Nitrogen fixation is carried out by the extremely oxygen labile enzyme complex nitrogenase, that is activated under fixed nitrogen limiting conditions. This enzyme reduces nitrogen gas to ammonia using the following reaction:
16-24 ATP + 8H+ + 8e- + N2 -> 16-24 ADP + Pi + 2NH3 + H2
Figure 11-10 Azotobacter at 1000 x
The appearance of Azotobacter vinelandii in the phase microscope at 400X. Note the large, ovoid shape of the cells.

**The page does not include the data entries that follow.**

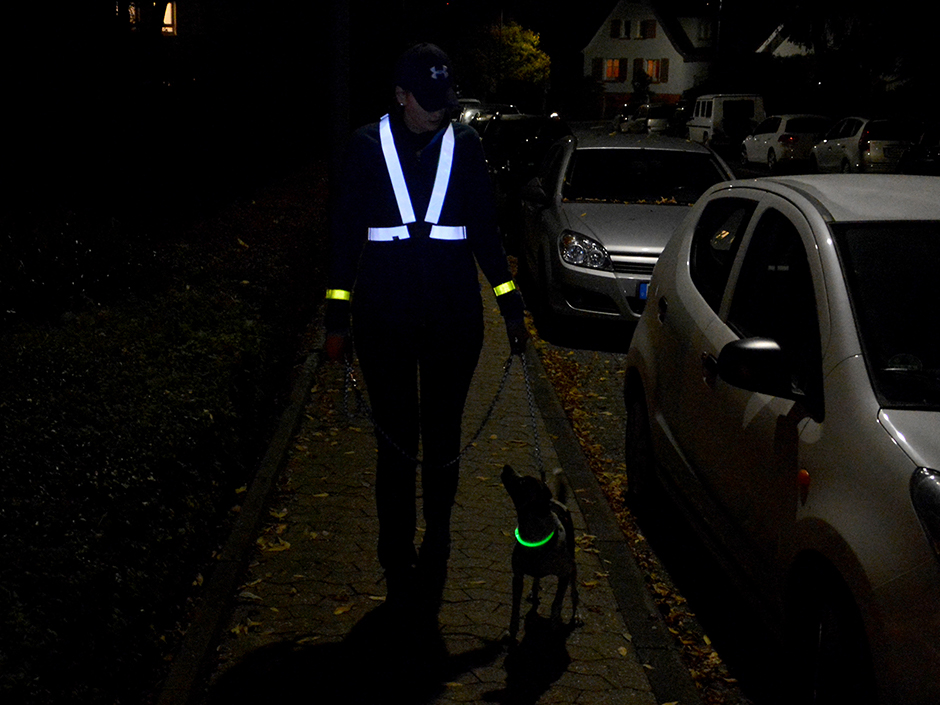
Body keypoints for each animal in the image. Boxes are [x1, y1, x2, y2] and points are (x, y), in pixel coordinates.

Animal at [500, 464, 580, 640]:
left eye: (523, 482)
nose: (506, 466)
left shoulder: (564, 574)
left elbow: (556, 604)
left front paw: (554, 627)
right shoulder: (518, 576)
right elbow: (515, 608)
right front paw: (512, 631)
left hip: (573, 566)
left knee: (574, 592)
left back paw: (577, 614)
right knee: (537, 579)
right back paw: (534, 592)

As can be seen, this reaction is extraordinarily energy-expensive. Because of this, nitrogen fixation is the method of last resort and expression of the nitrogenase enzyme complex is tightly regulated by the cell. Some organisms go so far as to be able to turn the already synthesized enzyme during unfavorable conditions (post-translational regulation).
Since nitrogenase is inactivated in the presence of oxygen this presents an interesting problem for Azotobacter, a strict aerobe. Azotobacter species solve this problem by protecting their oxygen labile enzymes in two ways. One, special auxiliary proteins are produced which cause nitrogenase and other O2 sensitive enzymes involved in nitrogen fixation to aggregate when exposed to oxygen. Two, the organism has one of the highest respiration rates ever recorded (about five times that of E. coli), which creates a nearly anoxygenic environment in the cytoplasm of the cells. Azotobacter and several other bacteria carry out nitrogen fixation as free living soil organisms (Azotobacter and Klebsiella pneumoniae, for example) and others carry it out in symbiotic association with plants (Rhizobia and Frankia).
In symbiotic nitrogen fixation, the plant helps the bacteria protect its nitrogenase from oxygen exposure.The plant also provides nutrients and housing for the bacteria, in return the bacteria generate a useable form of nitrogen for the plant.
In this experiment we will isolate Azotobacter from soil or water
Isolation of Azotobacter
Organisms in the genus Azotobacter are chemoorganotrophs, capable of using sugars, alcohols and salts of organic acids for growth. During growth, many species will produce water soluble and water insoluble pigments, causing cultures and colonies of the organism to appear in shades of yellow, green, red and brown. While growing on sugars, some Azotobacter will produce copious amounts of an extracellular polysaccharide (EPS). Often in this laboratory the microorganisms isolated will produce so much EPS that the culture will have the appearance of cream pudding.
Under nutrient limiting conditions, the organism forms resting structures called cysts. Cysts can be described as vegetative cells encapsulated in a desiccation resistant coat. They are very resistant to drying and the encysted bacteria can survive for many years in this state.
The enrichment for the Azotobacter is based on the ability of the organism to fix nitrogen aerobically. Also, the large size of the bacteria (greater than 2 mm in diameter and 3-7 mm in length) helps to screen for the desired organism. The bacteria are found in many soils and in water. In this experiment we will be isolating Azotobacter species from plain old, garden variety soil and water.
Soil samples from one or more sites will be available for those who didn't bring in their own.
Flask of Nitrogen-Free Broth
Empty 250-300 ml stoppered flask
2 plates of Nitrogen-Free Agar
Figure 11-11 Nitrogen-free broth enrichment
The appearance of the broth after incubation (A). Note the ring of growth at the surface of the medium. A phase contrast micrograph of the enrichment at 400X (B).
2 or more slants each of Nitrogen-Free Agar and an all-purpose medium (such as Trypticase Soy Agar)
Figure 11-12 Azotobacter colonies on N-free medium
Azotobacter colonies (left) are often slimy, due to synthesis of exopolysaccharide, and pigmented. A wet mount of an isolated colony off the plate at 1000X magnification. Note the large size of the cells. Both cysts (phase bright ovals) and vegetative cells (phase dark bacilli) are visible.
Figure 11-13 Growth of isolates on all-purpose and nitrogen free medium
Growth of nitrogen-fixing isolates on all-purpose medium (APM) and nitrogen-free medium (NF). Notice how the microbes grow to a much lower density of NF, this is due to the energy requirements of nitrogen fixation.